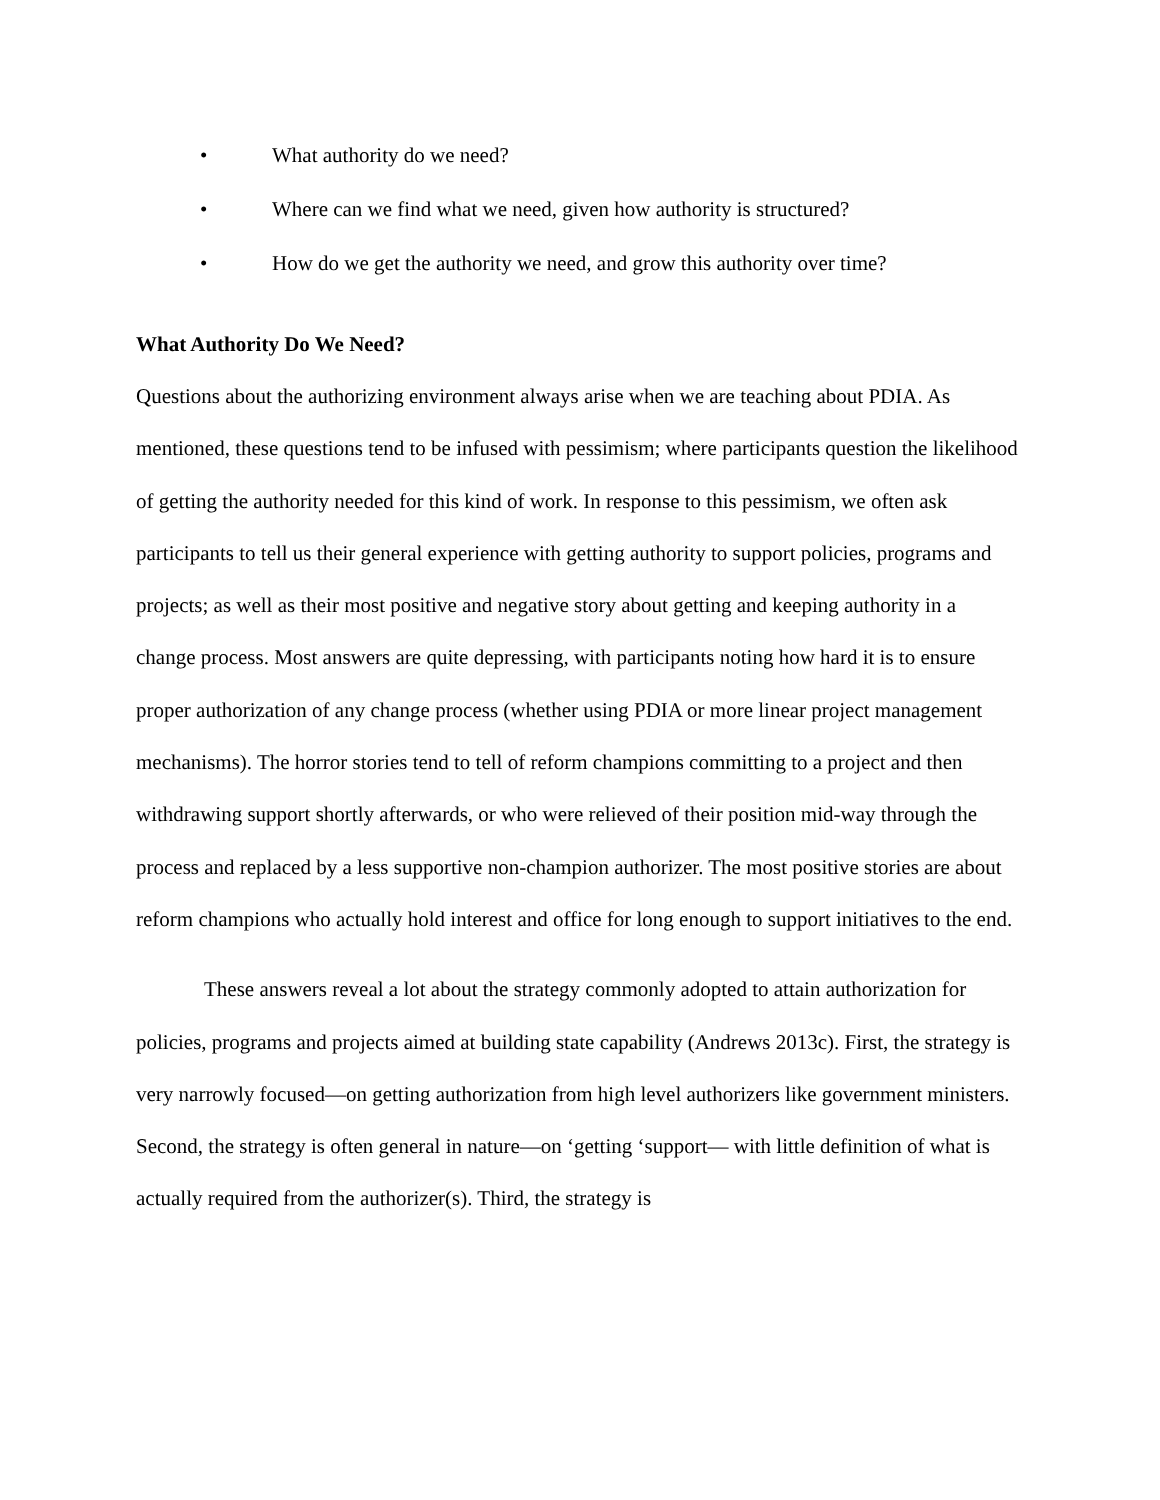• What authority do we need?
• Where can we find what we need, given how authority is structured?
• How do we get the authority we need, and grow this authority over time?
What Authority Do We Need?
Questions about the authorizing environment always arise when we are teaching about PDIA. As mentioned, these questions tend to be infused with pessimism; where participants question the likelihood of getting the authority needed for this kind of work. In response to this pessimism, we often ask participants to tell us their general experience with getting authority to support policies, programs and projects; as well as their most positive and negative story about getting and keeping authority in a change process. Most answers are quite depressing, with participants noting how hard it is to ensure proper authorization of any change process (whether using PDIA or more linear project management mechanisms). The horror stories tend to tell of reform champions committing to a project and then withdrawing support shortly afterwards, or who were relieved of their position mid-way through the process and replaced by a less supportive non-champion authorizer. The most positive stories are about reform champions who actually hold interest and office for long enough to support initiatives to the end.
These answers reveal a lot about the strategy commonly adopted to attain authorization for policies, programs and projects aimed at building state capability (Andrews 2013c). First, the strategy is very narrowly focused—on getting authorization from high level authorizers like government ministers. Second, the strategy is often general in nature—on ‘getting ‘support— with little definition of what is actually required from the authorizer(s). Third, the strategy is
--------------------
Activity :: Drop the images and return the data verbatim.

Written solution ::
• What authority do we need?
• Where can we find what we need, given how authority is structured?
• How do we get the authority we need, and grow this authority over time?
What Authority Do We Need?
Questions about the authorizing environment always arise when we are teaching about PDIA. As mentioned, these questions tend to be infused with pessimism; where participants question the likelihood of getting the authority needed for this kind of work. In response to this pessimism, we often ask participants to tell us their general experience with getting authority to support policies, programs and projects; as well as their most positive and negative story about getting and keeping authority in a change process. Most answers are quite depressing, with participants noting how hard it is to ensure proper authorization of any change process (whether using PDIA or more linear project management mechanisms). The horror stories tend to tell of reform champions committing to a project and then withdrawing support shortly afterwards, or who were relieved of their position mid-way through the process and replaced by a less supportive non-champion authorizer. The most positive stories are about reform champions who actually hold interest and office for long enough to support initiatives to the end.
These answers reveal a lot about the strategy commonly adopted to attain authorization for policies, programs and projects aimed at building state capability (Andrews 2013c). First, the strategy is very narrowly focused—on getting authorization from high level authorizers like government ministers. Second, the strategy is often general in nature—on ‘getting ‘support— with little definition of what is actually required from the authorizer(s). Third, the strategy is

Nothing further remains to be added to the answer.